The deep transfer learning classification has been used for many years in disease screening research. Santin et al[17]. performed transfer learning to characterize the abnormal cartilage by using a pretrained neural network VGG16 and adapted the final layers to a binary classification problem. The AUC, sensitivity, and specificity of their study were 0.72, 83%, and 64%, respectively. In an independent sample of 189 new thyroid images, the AUC was 0.70. Compared with this study, they all deployed a small dataset, but the performance of the Inception-ResNet-v2 architecture was significantly better than that of the VGG16. Similarly, Heisler M, et al. [18] demonstrated three different transfer learning methods to identify the cones in a small set of AO-OCT images using a base network trained on AO-SLO images, which all obtained results similar to that of a manual rater. Using the results from the fine-tuning (Layer 5) method, they calculated four different cone mosaic parameters that were similar to the results found in AO-SLO images, showing the utility of their method. Christopher et al. [19] demonstrated that deep learning methodologies have high diagnostic accuracy for identifying fundus photographs with glaucomatous damage to the ONH in a racially and ethnically diverse population. The best performing model was the transfer learning ResNet architecture, which achieved an AUC of 0.91 in identifying glaucomatous optic neuropathy (GON) from fundus photographs, outperforming previously published accuracies of automated systems for identifying GON in fundus images. These deep learning systems showed that the models can learn faster by employing transfer learning with fewer data.

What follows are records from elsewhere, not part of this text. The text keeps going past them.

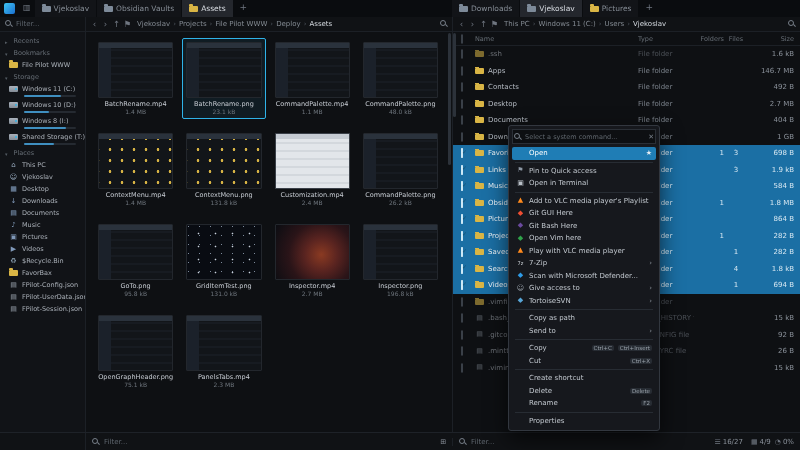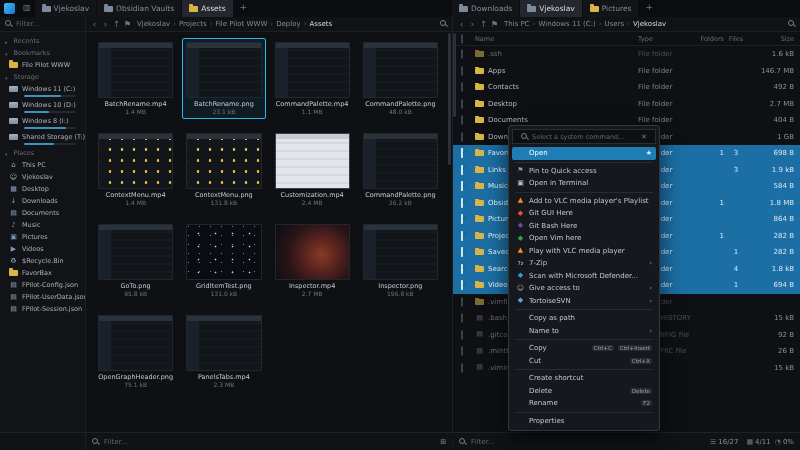--- a/index.html
+++ b/index.html
@@ -101,7 +101,7 @@
   .cmenu{position:absolute;left:508px;top:125px;width:152px;background:#16181d;border:1px solid #32373f;
          border-radius:3px;box-shadow:0 8px 22px rgba(0,0,0,.65);padding:3px;z-index:50}
   .cm-search{display:flex;align-items:center;gap:3px;height:15px;background:#0d0f12;border:1px solid #2a2f36;
-             border-radius:0;padding:0 8px;color:#61686f;font-size:6.5px;margin-bottom:3px}
+             border-radius:0;padding:0 1px;color:#61686f;font-size:6.5px;margin-bottom:3px}
   .cm-search .x{margin-left:auto;color:#767e88;font-size:7px}
   .cm-item{display:flex;align-items:center;gap:4px;height:12.5px;padding:0 4px;border-radius:2px;font-size:7px;color:#c2c8cf}
   .cm-item.hl{background:#1f7db5;color:#fff}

In this study, the reasons for false-negative cases of the testing datasets were analyzed. High myopic fundus accounted for approximately more than half of all false-negative cases. These results could contribute to our experts labeling mild myopic fundus as normal. Therefore, the model confused mild myopic fundus images and pathologic myopic images. In the same way, false-positive cases include mild myopic fundus. Other reasons for false negatives included peripheral retinal microlesions, vascular microlesions, optic neuritis, and congenital optic neuropathy.

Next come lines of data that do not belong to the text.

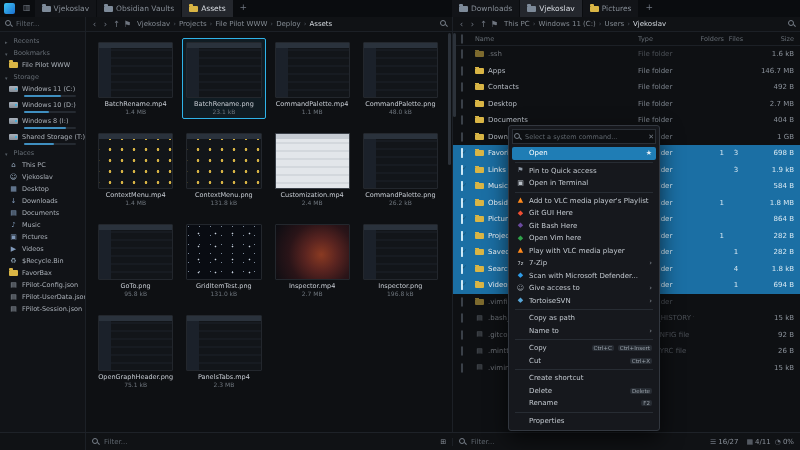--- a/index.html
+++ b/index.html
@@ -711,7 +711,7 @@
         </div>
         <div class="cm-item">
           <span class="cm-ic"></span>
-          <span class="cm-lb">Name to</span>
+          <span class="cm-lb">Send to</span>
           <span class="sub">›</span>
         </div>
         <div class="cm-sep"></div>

This study presented an automated screening model that was trained with a relatively smaller number of fundus images. It can attain clinically acceptable performance in abnormal fundus image detection and will benefit medical institutions with no retinopathy screening program or a lack of experienced ophthalmologists. Additionally, the study shows our proposed model with high accuracy and reproducibility in detecting abnormal fundus images, even though it trained with a limited dataset. The DTL will permit users to utilize relation-labeled graph data to construct a detection model for the target image data. In this study, the transfer learning algorithm shows a well-applied prospect in community health care centers for screening retinal disease. The techniques described in this study, with great potential, apply in other medical field image classifications.

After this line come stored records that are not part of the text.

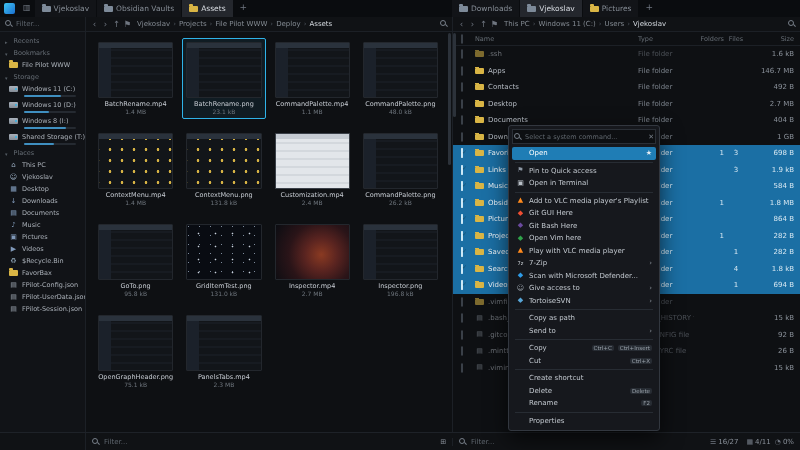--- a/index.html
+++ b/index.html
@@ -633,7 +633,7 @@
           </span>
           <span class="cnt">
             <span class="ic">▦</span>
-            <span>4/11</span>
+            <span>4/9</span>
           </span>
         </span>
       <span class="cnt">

DTL is surprisingly effective in image classification. However, our study in its current state has several limitations. First, due to a training set in which our experts labeled mild myopic fundus as normal, the DTL trained on this set accessed a higher than normal prior probability for eye disease detection, which may cause a high false-negative rate. Second, our study dataset is not large and includes only patients from a local clinical setting. At present, the algorithm cannot be independent or matched with professional evaluation, but it can provide abnormal fundus images with obvious diagnoses so that ophthalmologists can focus on more difficult cases.